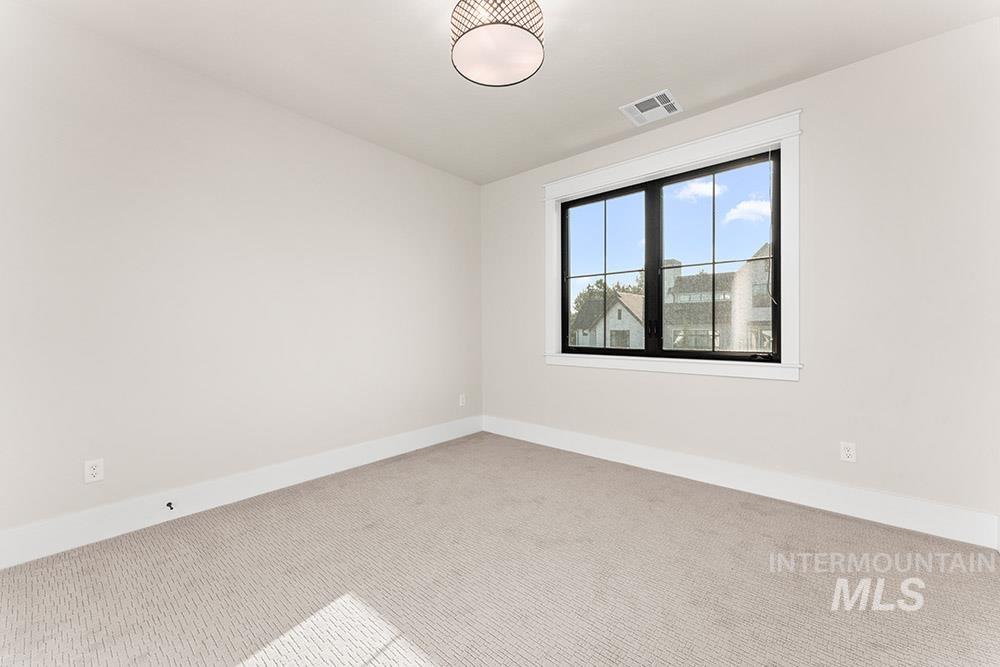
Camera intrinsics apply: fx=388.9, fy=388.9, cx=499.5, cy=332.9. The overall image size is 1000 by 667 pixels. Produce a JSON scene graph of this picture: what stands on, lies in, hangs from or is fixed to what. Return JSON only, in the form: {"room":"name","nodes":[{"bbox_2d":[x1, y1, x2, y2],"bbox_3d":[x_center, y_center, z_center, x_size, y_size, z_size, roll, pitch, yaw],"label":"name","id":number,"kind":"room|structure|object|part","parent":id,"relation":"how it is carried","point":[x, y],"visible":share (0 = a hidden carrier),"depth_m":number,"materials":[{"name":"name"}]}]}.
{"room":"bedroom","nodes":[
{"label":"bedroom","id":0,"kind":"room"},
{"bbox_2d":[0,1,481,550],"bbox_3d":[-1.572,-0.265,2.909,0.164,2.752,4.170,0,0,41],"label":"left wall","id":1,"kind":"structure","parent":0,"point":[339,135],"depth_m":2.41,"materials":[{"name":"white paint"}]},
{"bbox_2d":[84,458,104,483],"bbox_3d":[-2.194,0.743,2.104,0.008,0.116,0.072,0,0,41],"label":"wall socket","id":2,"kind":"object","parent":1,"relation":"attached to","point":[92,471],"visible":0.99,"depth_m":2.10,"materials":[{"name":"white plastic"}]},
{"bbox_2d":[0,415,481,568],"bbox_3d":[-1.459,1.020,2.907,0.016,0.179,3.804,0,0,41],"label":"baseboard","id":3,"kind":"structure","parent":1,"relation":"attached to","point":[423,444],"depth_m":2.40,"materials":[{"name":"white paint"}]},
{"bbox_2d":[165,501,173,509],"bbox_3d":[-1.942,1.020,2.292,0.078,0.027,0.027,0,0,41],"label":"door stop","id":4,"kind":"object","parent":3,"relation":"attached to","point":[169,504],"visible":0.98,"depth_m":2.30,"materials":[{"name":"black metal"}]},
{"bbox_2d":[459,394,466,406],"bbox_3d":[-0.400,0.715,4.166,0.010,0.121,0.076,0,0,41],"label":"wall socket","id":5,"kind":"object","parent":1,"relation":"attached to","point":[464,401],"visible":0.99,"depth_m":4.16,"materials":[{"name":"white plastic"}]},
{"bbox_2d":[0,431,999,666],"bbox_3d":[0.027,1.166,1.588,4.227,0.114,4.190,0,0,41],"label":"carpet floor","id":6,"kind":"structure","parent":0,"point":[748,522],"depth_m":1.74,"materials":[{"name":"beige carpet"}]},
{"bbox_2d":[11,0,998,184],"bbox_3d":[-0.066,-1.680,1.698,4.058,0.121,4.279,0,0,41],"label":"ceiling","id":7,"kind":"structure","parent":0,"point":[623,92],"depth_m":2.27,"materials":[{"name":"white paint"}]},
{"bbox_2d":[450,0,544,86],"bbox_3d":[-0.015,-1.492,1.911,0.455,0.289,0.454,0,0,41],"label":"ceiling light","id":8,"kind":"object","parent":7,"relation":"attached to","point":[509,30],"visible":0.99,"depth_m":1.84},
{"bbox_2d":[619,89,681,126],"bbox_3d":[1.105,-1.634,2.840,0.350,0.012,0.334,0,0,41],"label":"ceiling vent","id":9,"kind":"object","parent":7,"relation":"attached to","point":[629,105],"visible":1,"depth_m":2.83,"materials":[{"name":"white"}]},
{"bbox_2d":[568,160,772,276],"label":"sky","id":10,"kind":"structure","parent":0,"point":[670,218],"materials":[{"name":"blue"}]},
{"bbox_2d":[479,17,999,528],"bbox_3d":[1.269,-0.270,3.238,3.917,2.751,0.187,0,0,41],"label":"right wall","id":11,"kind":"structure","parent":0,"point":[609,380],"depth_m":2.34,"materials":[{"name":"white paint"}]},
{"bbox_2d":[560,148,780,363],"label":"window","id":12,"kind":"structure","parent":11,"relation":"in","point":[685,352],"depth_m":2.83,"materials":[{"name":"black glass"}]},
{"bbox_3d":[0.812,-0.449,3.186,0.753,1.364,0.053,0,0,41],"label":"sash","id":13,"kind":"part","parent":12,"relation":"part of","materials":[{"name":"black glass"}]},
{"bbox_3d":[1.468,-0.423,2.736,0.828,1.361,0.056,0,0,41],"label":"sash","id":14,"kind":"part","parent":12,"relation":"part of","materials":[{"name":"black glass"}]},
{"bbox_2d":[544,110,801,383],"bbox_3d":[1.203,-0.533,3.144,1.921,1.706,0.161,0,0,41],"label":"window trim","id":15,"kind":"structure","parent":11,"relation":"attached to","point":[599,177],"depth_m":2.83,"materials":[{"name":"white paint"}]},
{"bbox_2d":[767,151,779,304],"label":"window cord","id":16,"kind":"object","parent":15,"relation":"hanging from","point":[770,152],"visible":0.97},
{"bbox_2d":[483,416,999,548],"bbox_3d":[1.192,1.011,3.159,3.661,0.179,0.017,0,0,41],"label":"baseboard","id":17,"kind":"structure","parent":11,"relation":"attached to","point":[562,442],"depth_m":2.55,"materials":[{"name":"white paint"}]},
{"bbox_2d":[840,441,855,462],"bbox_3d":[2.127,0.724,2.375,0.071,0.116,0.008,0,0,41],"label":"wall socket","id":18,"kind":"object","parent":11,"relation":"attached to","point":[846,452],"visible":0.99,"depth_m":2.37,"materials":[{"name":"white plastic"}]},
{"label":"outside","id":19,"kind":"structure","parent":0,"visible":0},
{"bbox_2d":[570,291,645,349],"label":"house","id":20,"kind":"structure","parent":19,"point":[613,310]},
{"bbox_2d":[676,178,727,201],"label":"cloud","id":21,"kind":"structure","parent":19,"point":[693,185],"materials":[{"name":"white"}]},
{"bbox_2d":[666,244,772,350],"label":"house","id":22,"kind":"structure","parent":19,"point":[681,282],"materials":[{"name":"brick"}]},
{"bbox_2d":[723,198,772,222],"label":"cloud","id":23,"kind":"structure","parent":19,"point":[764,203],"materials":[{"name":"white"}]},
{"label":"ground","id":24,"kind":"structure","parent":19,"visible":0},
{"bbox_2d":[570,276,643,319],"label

:::

▶ WHAT NEEDS TO BE DONE
Transcribe each entry above without alteration, but keep the pictures out.

▶ TASK ANSWER
Camera intrinsics apply: fx=388.9, fy=388.9, cx=499.5, cy=332.9. The overall image size is 1000 by 667 pixels. Produce a JSON scene graph of this picture: what stands on, lies in, hangs from or is fixed to what. Return JSON only, in the form: {"room":"name","nodes":[{"bbox_2d":[x1, y1, x2, y2],"bbox_3d":[x_center, y_center, z_center, x_size, y_size, z_size, roll, pitch, yaw],"label":"name","id":number,"kind":"room|structure|object|part","parent":id,"relation":"how it is carried","point":[x, y],"visible":share (0 = a hidden carrier),"depth_m":number,"materials":[{"name":"name"}]}]}.
{"room":"bedroom","nodes":[
{"label":"bedroom","id":0,"kind":"room"},
{"bbox_2d":[0,1,481,550],"bbox_3d":[-1.572,-0.265,2.909,0.164,2.752,4.170,0,0,41],"label":"left wall","id":1,"kind":"structure","parent":0,"point":[339,135],"depth_m":2.41,"materials":[{"name":"white paint"}]},
{"bbox_2d":[84,458,104,483],"bbox_3d":[-2.194,0.743,2.104,0.008,0.116,0.072,0,0,41],"label":"wall socket","id":2,"kind":"object","parent":1,"relation":"attached to","point":[92,471],"visible":0.99,"depth_m":2.10,"materials":[{"name":"white plastic"}]},
{"bbox_2d":[0,415,481,568],"bbox_3d":[-1.459,1.020,2.907,0.016,0.179,3.804,0,0,41],"label":"baseboard","id":3,"kind":"structure","parent":1,"relation":"attached to","point":[423,444],"depth_m":2.40,"materials":[{"name":"white paint"}]},
{"bbox_2d":[165,501,173,509],"bbox_3d":[-1.942,1.020,2.292,0.078,0.027,0.027,0,0,41],"label":"door stop","id":4,"kind":"object","parent":3,"relation":"attached to","point":[169,504],"visible":0.98,"depth_m":2.30,"materials":[{"name":"black metal"}]},
{"bbox_2d":[459,394,466,406],"bbox_3d":[-0.400,0.715,4.166,0.010,0.121,0.076,0,0,41],"label":"wall socket","id":5,"kind":"object","parent":1,"relation":"attached to","point":[464,401],"visible":0.99,"depth_m":4.16,"materials":[{"name":"white plastic"}]},
{"bbox_2d":[0,431,999,666],"bbox_3d":[0.027,1.166,1.588,4.227,0.114,4.190,0,0,41],"label":"carpet floor","id":6,"kind":"structure","parent":0,"point":[748,522],"depth_m":1.74,"materials":[{"name":"beige carpet"}]},
{"bbox_2d":[11,0,998,184],"bbox_3d":[-0.066,-1.680,1.698,4.058,0.121,4.279,0,0,41],"label":"ceiling","id":7,"kind":"structure","parent":0,"point":[623,92],"depth_m":2.27,"materials":[{"name":"white paint"}]},
{"bbox_2d":[450,0,544,86],"bbox_3d":[-0.015,-1.492,1.911,0.455,0.289,0.454,0,0,41],"label":"ceiling light","id":8,"kind":"object","parent":7,"relation":"attached to","point":[509,30],"visible":0.99,"depth_m":1.84},
{"bbox_2d":[619,89,681,126],"bbox_3d":[1.105,-1.634,2.840,0.350,0.012,0.334,0,0,41],"label":"ceiling vent","id":9,"kind":"object","parent":7,"relation":"attached to","point":[629,105],"visible":1,"depth_m":2.83,"materials":[{"name":"white"}]},
{"bbox_2d":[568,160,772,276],"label":"sky","id":10,"kind":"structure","parent":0,"point":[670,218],"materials":[{"name":"blue"}]},
{"bbox_2d":[479,17,999,528],"bbox_3d":[1.269,-0.270,3.238,3.917,2.751,0.187,0,0,41],"label":"right wall","id":11,"kind":"structure","parent":0,"point":[609,380],"depth_m":2.34,"materials":[{"name":"white paint"}]},
{"bbox_2d":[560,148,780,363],"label":"window","id":12,"kind":"structure","parent":11,"relation":"in","point":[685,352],"depth_m":2.83,"materials":[{"name":"black glass"}]},
{"bbox_3d":[0.812,-0.449,3.186,0.753,1.364,0.053,0,0,41],"label":"sash","id":13,"kind":"part","parent":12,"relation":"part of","materials":[{"name":"black glass"}]},
{"bbox_3d":[1.468,-0.423,2.736,0.828,1.361,0.056,0,0,41],"label":"sash","id":14,"kind":"part","parent":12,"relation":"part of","materials":[{"name":"black glass"}]},
{"bbox_2d":[544,110,801,383],"bbox_3d":[1.203,-0.533,3.144,1.921,1.706,0.161,0,0,41],"label":"window trim","id":15,"kind":"structure","parent":11,"relation":"attached to","point":[599,177],"depth_m":2.83,"materials":[{"name":"white paint"}]},
{"bbox_2d":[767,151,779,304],"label":"window cord","id":16,"kind":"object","parent":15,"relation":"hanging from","point":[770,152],"visible":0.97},
{"bbox_2d":[483,416,999,548],"bbox_3d":[1.192,1.011,3.159,3.661,0.179,0.017,0,0,41],"label":"baseboard","id":17,"kind":"structure","parent":11,"relation":"attached to","point":[562,442],"depth_m":2.55,"materials":[{"name":"white paint"}]},
{"bbox_2d":[840,441,855,462],"bbox_3d":[2.127,0.724,2.375,0.071,0.116,0.008,0,0,41],"label":"wall socket","id":18,"kind":"object","parent":11,"relation":"attached to","point":[846,452],"visible":0.99,"depth_m":2.37,"materials":[{"name":"white plastic"}]},
{"label":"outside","id":19,"kind":"structure","parent":0,"visible":0},
{"bbox_2d":[570,291,645,349],"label":"house","id":20,"kind":"structure","parent":19,"point":[613,310]},
{"bbox_2d":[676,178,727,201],"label":"cloud","id":21,"kind":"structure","parent":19,"point":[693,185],"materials":[{"name":"white"}]},
{"bbox_2d":[666,244,772,350],"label":"house","id":22,"kind":"structure","parent":19,"point":[681,282],"materials":[{"name":"brick"}]},
{"bbox_2d":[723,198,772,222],"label":"cloud","id":23,"kind":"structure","parent":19,"point":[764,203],"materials":[{"name":"white"}]},
{"label":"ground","id":24,"kind":"structure","parent":19,"visible":0},
{"bbox_2d":[570,276,643,319],"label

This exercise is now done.